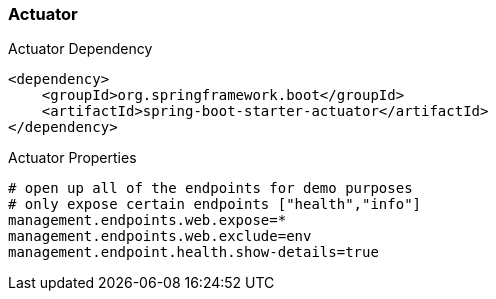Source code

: === Actuator

.Actuator Dependency
```xml
<dependency>
    <groupId>org.springframework.boot</groupId>
    <artifactId>spring-boot-starter-actuator</artifactId>
</dependency>
```

.Actuator Properties
```properties
# open up all of the endpoints for demo purposes
# only expose certain endpoints ["health","info"]
management.endpoints.web.expose=*
management.endpoints.web.exclude=env
management.endpoint.health.show-details=true
```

::::::::::

Task instructions — Each line of the listing above belongs in the answer exactly as written; the pictures do not.

Task answer —
Source code

: === Actuator

.Actuator Dependency
```xml
<dependency>
    <groupId>org.springframework.boot</groupId>
    <artifactId>spring-boot-starter-actuator</artifactId>
</dependency>
```

.Actuator Properties
```properties
# open up all of the endpoints for demo purposes
# only expose certain endpoints ["health","info"]
management.endpoints.web.expose=*
management.endpoints.web.exclude=env
management.endpoint.health.show-details=true
```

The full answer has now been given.